Inversion Count for an array means how far or close the array is from being sorted. If array is already sorted then inversion count is 0. If array is sorted in reverse order that inversion count is the maximum.

Here, two elements a[i] and a[j] form an inversion A[j] ≥ A[i] − d for every j > i

Let A[] ={4, 8, 10, 2, 16, 14}

Algorithm for counting number of inversion:

 Start

step 1: Declare an array A[] 
Step 2: initialize the array A[] = {4, 8, 10, 2, 16, 14}
Step 3: Declare a variable n such that n = sizeof(arr) / sizeof(arr[0])
Step 4: now print the total number of inversion by calling the function getCount(A, n)
Step 5: stop
step 6: declaring the function getCount(A, n)
Step 7: inside getCount(A, n) initialize a InvCounter = 0
         and declare a variable d as (maximum difference between inversion pair)
step 8: Check FOR condition for i (counter) = 0, i < n - 1, i++

step 9 : if above FOR condition is true go to step 10 otherwie go to step 14.

step 10: check FOR condition for j (another counter) = i + 1, j < n , j++

step 11 : if above condition is true go to step 12 otherwise go to step 14.

step 12 : if (arr[i] - d =< arr[j]) is true go to step 13 otherwise go to step 14.

step 13: increament the invCounter to plus one.

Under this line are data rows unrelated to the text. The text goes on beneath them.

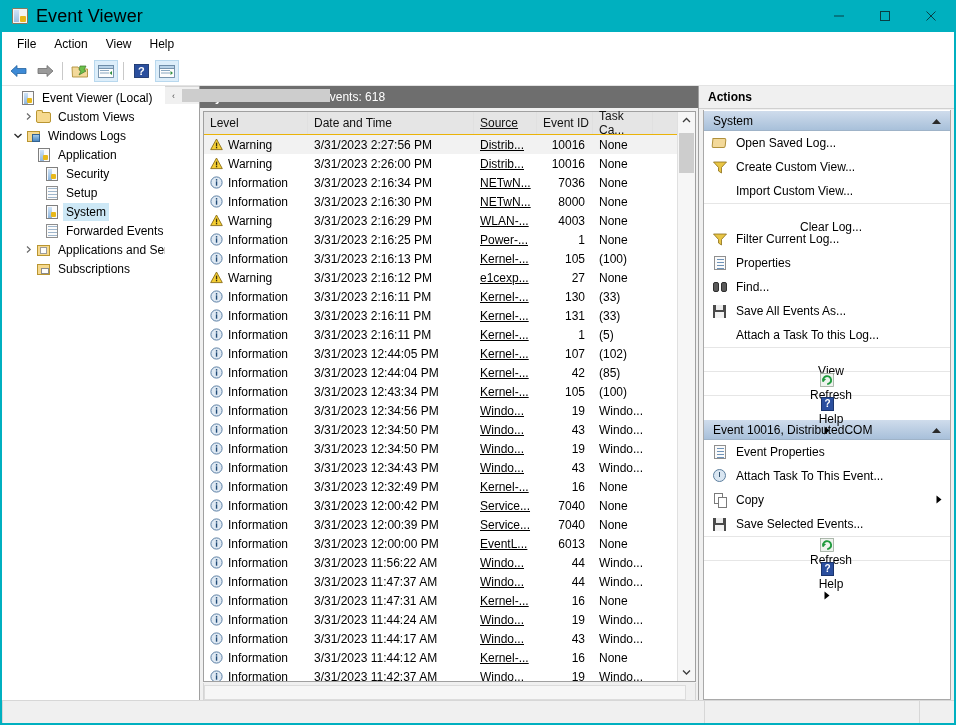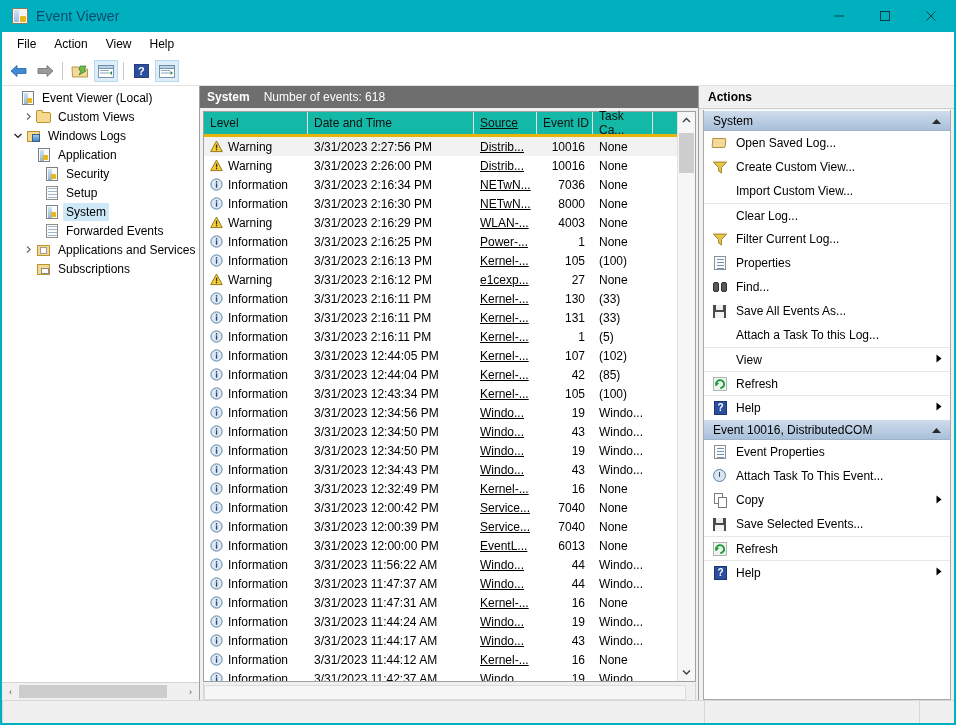--- a/index.html
+++ b/index.html
@@ -60,8 +60,8 @@
     border-radius: 1px;
   }
   .title-text {
-    font-size: 14px;
-    color: #0c4a6e;
+    font-size: 18px;
+    color: #000000;
     letter-spacing: 0.1px;
   }
   .win-controls {

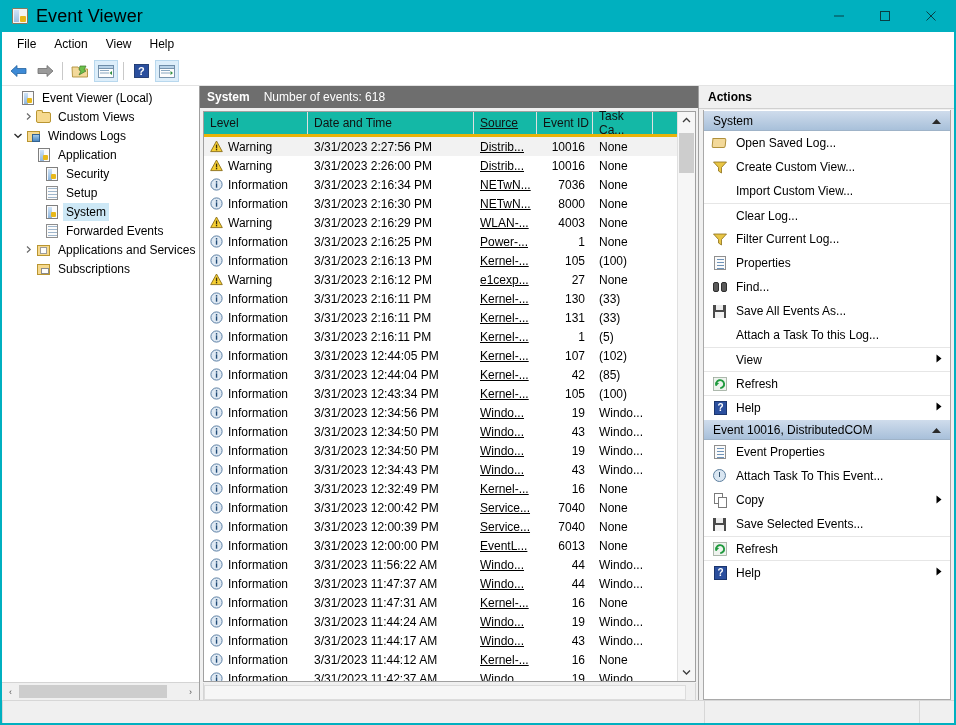--- a/index.html
+++ b/index.html
@@ -140,7 +140,7 @@
     background: #ffffff;
     border-right: 1px solid #a0a0a0;
     display: flex;
-    flex-direction: column;
+    flex-direction: row;
     box-sizing: border-box;
     flex: 0 0 auto;
   }

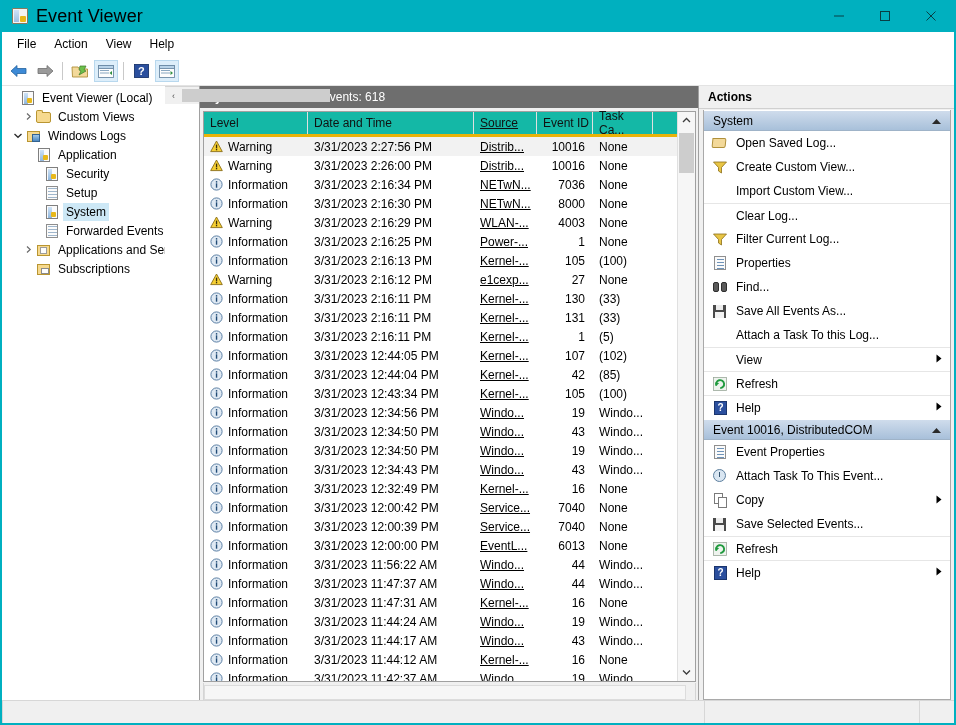--- a/index.html
+++ b/index.html
@@ -343,8 +343,8 @@
   .col-head {
     display: flex;
     height: 22px;
-    background: #14b8a6;
-    border-bottom: 3px solid #eab308;
+    background: #e5e5e5;
+    border-bottom: 1px solid #eab308;
     flex: 0 0 auto;
   }
   .col-head .ch {

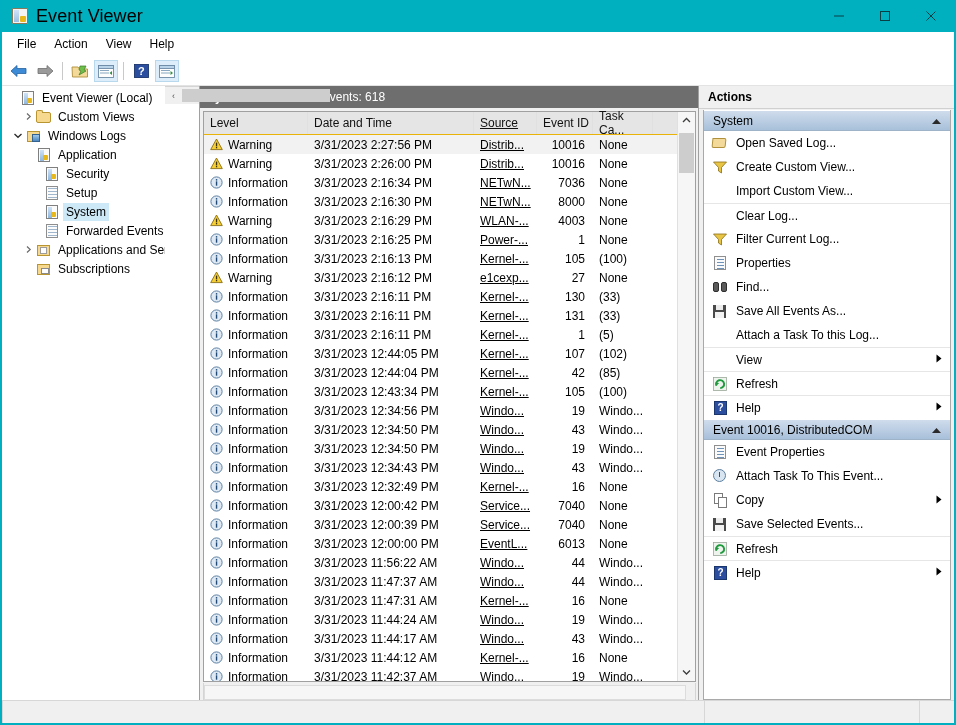--- a/index.html
+++ b/index.html
@@ -468,7 +468,7 @@
     background: #ffffff;
     box-sizing: border-box;
   }
-  .act-item.sep-top { border-top: 1px solid #e6e6e6; }
+  .act-item.sep-top { border-top: 1px solid #e6e6e6; flex-direction: column; }
   .act-ico {
     width: 16px; height: 16px;
     margin-right: 8px;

step 14: return to the step 5 and total number of invCounter will be printed.

step 12: stop

Algorithm for sorting:

1. Like merge sort, divide the array into two equal or almost equal halves in each step until the base case is reached.
2. Create a function merge that counts the number of inversions when two halves of the array are merged, create two indices i and j, i is the index for first half and j is an index of the second half. if a[j] is greater than equals to a[i] - d where d is maximum difference between inversion pair, then there are (mid – i) inversions. because left and right subarrays are sorted, so all the remaining elements in left-subarray (a[i+1], a[i+2] … a[mid]) with the maximum diference between inversion pair will be less than equals to a[j].
3. Create a recursive function to divide the array into halves and find the answer by summing the number of inversions is the first half, number of inversion in the second half and the number of inversions by merging the two.
4. The base case of recursion is when there is only one element in the given half.
5. Print the answer